Nodding to his house-band and musical colleagues, ‘Callin I Tribe’ picks up the pace, though occasionally stalled to enable some sweet vocal and ivory tinkling inputs. ‘One Day’ is next up and is another well-worked mainly fast-paced track, which (like many rap and hip-hop sounds) would benefit from a lyrics sheet, as the message (promoting faith in a whirlwind world) can get clouded by these genres’ urge to quickly rhyme with rhythm. Much the same can be said of ‘Treasure’ – which (thanks to the press release) – explains that the track is a response to this South Pacific Islander’s relationship with mycelium fungus (which should not be confused with mushrooms of the magical variety!). Commenting thereon, Gad explains that: ‘ ‘Treasure’ is one of my personal favorite tracks on this album. I have a very special relationship to fungus and mushrooms in general and I believe that mankind has much to gain by learning from the fungal world as it holds major keys to our survival and prosperity on this planet. We can restore ecosystems on a global scale if we take time to understand how the soil functions and the role mycelium plays in the process of natural succession

Then comes ‘Look Around’, a short, pleasant, mindful and contemplative track, that recommends you ‘look around with your eyes closed’, but that you also ‘speak your mind with your heart closed’ – suffice to say that there’s food for thought here, courtesy of the Gad school of philosophy.

And serving to confirm the artist’s extensive musical range, ‘Young One’ then blasts from the rooftops, via an anguished but direct and soulful rendition of some home truths. Between the vocals, the rhythm, the percussion and organ inputs (from Franck Paulin of Gad’s Tribe band), this track is the most surprising addition to the compilation and well worth waiting for, as Gad goes soulful, with flecks of jazz and blues built in to boot.
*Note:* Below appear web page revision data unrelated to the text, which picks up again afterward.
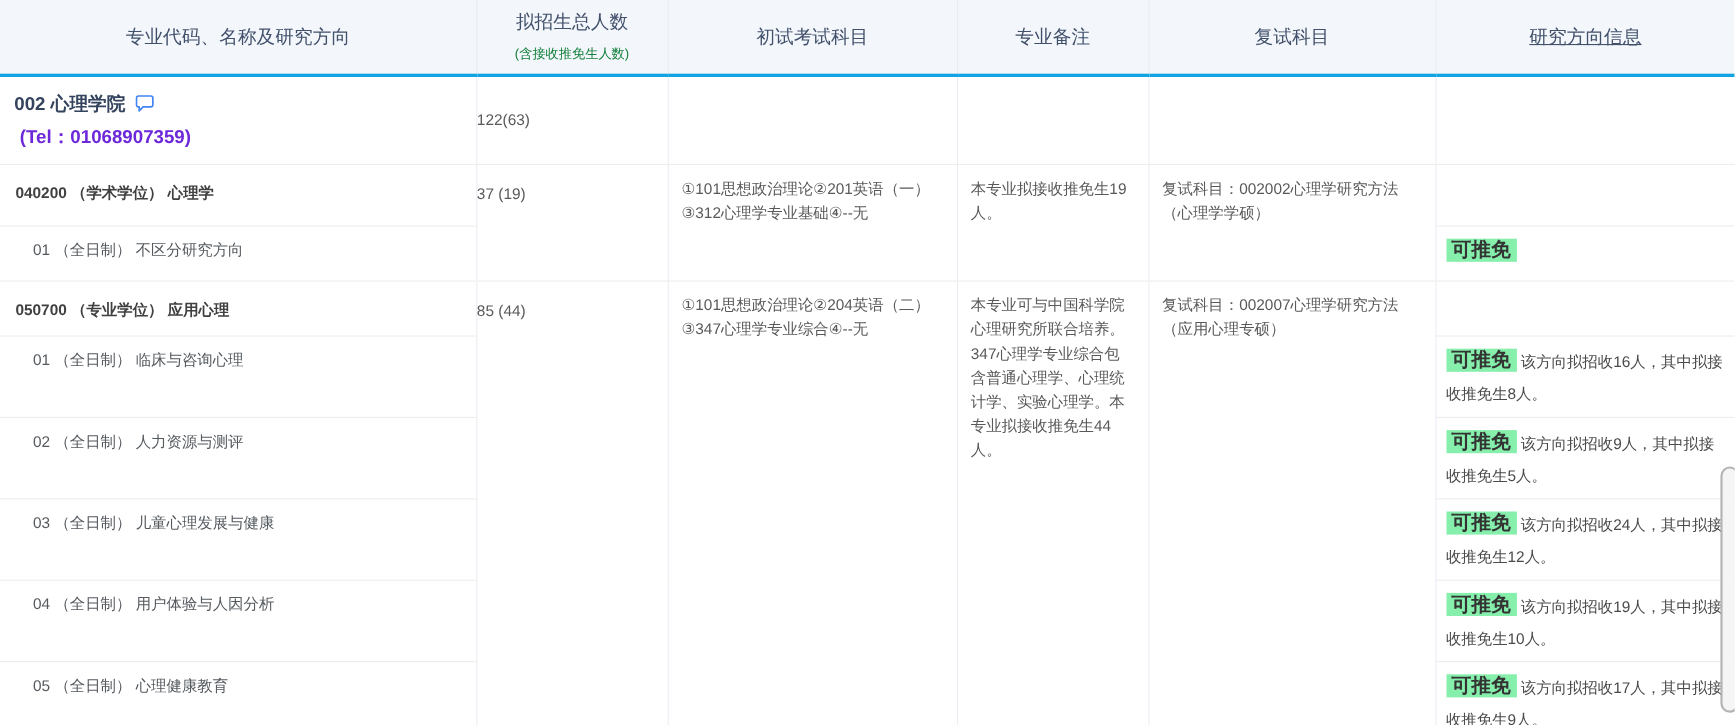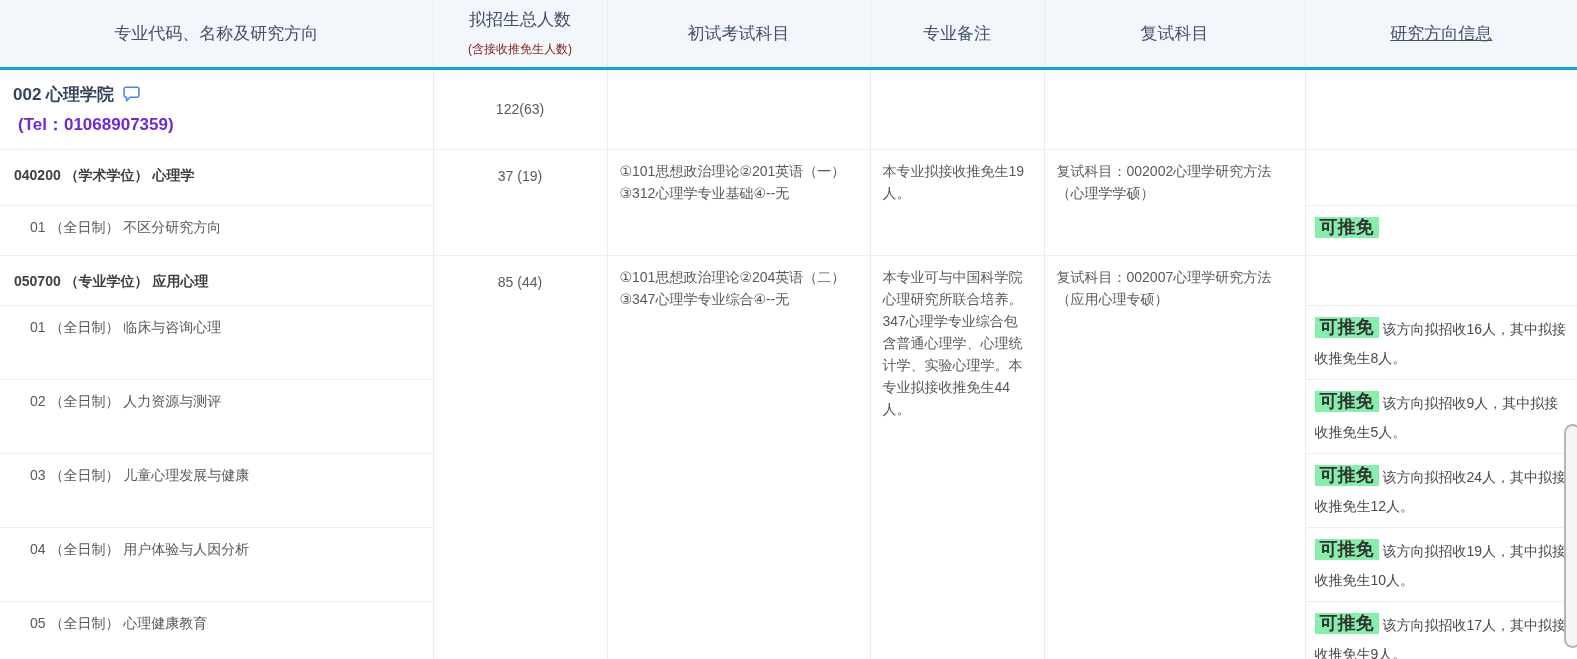--- a/index.html
+++ b/index.html
@@ -35,7 +35,7 @@
     vertical-align: middle;
   }
   thead th:last-child { border-right: none; text-decoration: underline; }
-  .h-sub { font-size: 12px; color: #7f1d1d; margin-top: 10px; text-align: center; }
+  .h-sub { font-size: 12px; color: #15803d; margin-top: 10px; text-align: center; }
 
   td {
     border-right: 1px solid #e9edf3;

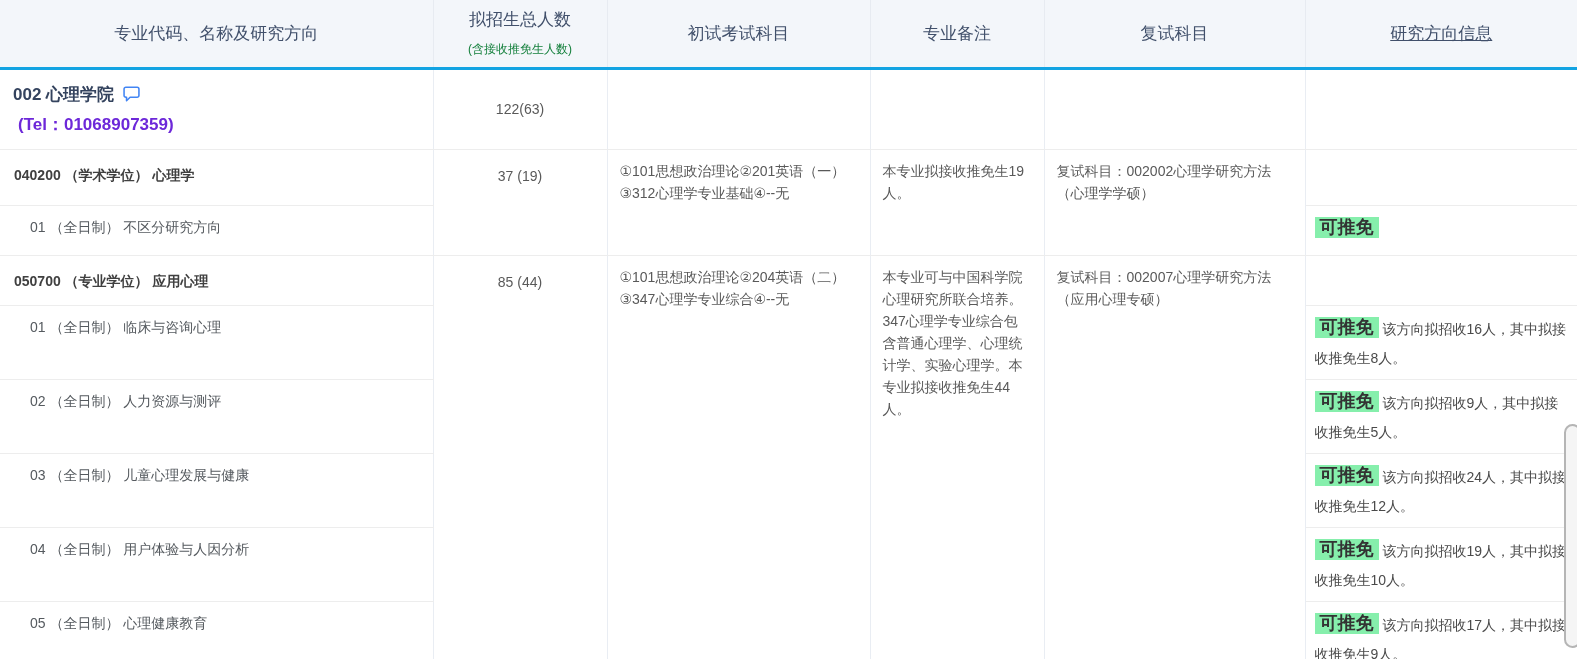--- a/index.html
+++ b/index.html
@@ -72,7 +72,7 @@
     margin-top: 10px;
   }
   td.num {
-    text-align: center; color: #595959;
+    color: #595959;
   }
   td.num.middle { vertical-align: middle; }
   td.num.top { padding-top: 18px; }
Competing with ‘Tempo’, some will surely say that this is the new album’s stand-out track – and I won’t disagree with them, as it exhorts the youth to ‘trust in yourself’ and ‘shine like a star’. Returning to the earlier theme of the earth’s destruction, the album’s penultimate input ‘From The Ashes’ issues a timely warning to the human race that we need to get our act together, as you ‘recover from your lashes’ before ‘it’s too late’.  This sets the scene for the grand finale, as Gad warns us to be ‘Careful What You Wish For’, with some supplementary advisory snippets that succinctly summarise much of what this righteously reflective album stands for. 

Covid-19 couldn’t have come at a worse time for Gad (and too many of his generation). Standing on the cusp of a big breakthrough, he has yet to make what will eventually be a well-deserved dent in the charts. But if equally talented roots-steeped contemporaries like Protoje and Alborosie can do it, so surely will Gad. Let’s hope that’s enabled by his new alliance with Easy Star Records and a well-attended and hectic touring experience through the summer of 2022 and beyond. Mesmerizing melodic musical messages that promote humanity’s hopes, resilience, and righteousness deserve an audience. Gad and Tamal’s work is very much a contemporary take on traditional real roots reggae. So, as to Gad and Tamal’s prospects, as Bob Marley did put it: ‘Time Will Tell’.